# Exercise task 1
Say whether each statement below agrees with the text on TFS client tools, answering yes or no and quoting the deciding words of the text. (a) The cloud-based version of TFS is currently called Visual Studio Team Services. (b) The article discusses third-party TFS client tools. (c) Creating a target table is one of the listed development tasks.

# Text excerpt

--- Start ---

In today’s world of DevOps and ALM practices, there is often a strong emphasis on the visibility and traceability of the work we perform towards software development. This means that as developers, we often have to account (to clients, business owners, project teams etc.) for a list of development tasks that will be undertaken to deliver a given project requirement or user story. Amidst several tools that can be used to facilitate such a practice, Team Foundation Server (TFS) is one such tool that can be used by developers to keep track of their work items.
Furthermore, with the availability of the cloud-based version of TFS – currently referred to as Visual Studio Team Services (VSTS), developers no longer have to be in a client/project that uses TFS for them to begin using it. In fact, in my previous roles as a consultant, I captured most of my tasks in TFS and thereby making it easy for me to complete timesheets by copying out items from TFS. In this article, we deviate from discussing SQL Server-related development tips and tricks, instead focus on TFS client-side tools that are available to us for the successful capturing and tracking of our development activities.
Although you can use TFS to manage any kind of development, in this article we will limit it to SQL Server-related development. There are also third-party TFS client tools that can be used to manage your development, we are however focusing only on Microsoft related client tools. As a case in point, we revisit the development that was covered in my previous article, working with ragged right formatted files in SSIS in which a breakdown of development activities can be summarized as comprising of the following tasks:
- Create target database
- Create target table
Setup File Import SSIS Package
- Configure ragged right flat connection
- Configure target OLE DB connection
- Configure Data Flow Task
- Transform imported data using T-SQL
Hereinafter, our discussion of the TFS client tools will focus on how each tool is able to cater for the capturing and tracking of the aforementioned development activities.

--- End ---

# Provided material

--- Start ---

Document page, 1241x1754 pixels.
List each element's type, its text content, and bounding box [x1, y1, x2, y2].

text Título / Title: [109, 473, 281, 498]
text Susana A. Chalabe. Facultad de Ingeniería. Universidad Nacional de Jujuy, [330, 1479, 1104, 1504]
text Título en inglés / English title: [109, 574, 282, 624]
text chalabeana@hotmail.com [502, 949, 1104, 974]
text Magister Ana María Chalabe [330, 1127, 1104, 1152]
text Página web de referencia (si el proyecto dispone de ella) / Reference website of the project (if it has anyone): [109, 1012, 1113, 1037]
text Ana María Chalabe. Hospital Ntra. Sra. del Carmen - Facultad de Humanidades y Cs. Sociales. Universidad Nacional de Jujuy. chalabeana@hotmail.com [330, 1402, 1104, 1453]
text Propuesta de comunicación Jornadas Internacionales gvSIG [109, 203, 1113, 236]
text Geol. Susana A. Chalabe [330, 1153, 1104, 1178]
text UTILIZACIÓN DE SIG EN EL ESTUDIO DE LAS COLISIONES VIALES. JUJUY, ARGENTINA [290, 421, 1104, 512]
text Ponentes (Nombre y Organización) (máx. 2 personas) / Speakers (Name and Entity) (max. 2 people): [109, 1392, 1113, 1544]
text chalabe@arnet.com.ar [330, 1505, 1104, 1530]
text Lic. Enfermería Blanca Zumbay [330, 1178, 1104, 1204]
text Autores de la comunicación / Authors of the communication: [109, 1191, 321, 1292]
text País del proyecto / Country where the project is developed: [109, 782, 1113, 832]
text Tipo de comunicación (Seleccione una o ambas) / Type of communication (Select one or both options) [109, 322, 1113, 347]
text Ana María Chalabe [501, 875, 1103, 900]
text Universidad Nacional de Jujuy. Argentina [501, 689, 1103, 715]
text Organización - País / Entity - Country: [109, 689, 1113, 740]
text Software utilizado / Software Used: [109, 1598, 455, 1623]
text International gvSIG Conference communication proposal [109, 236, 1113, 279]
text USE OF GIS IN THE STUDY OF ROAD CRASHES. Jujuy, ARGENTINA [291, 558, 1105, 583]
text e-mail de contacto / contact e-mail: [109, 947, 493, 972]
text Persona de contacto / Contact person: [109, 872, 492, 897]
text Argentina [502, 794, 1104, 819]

--- End ---

# Exercise task 2
Arrange the stretch of the records from their start through the line containing "List each element's" as a numbered list, with blank lines omitted.

# Finished answer 1
(a) Yes: "the cloud-based version of TFS – currently referred to as Visual Studio Team Services (VSTS)"
(b) No: "we are however focusing only on Microsoft related client tools"
(c) Yes: "Create target table"

# Finished answer 2
1. Document page, 1241x1754 pixels.
2. List each element's type, its text content, and bounding box [x1, y1, x2, y2].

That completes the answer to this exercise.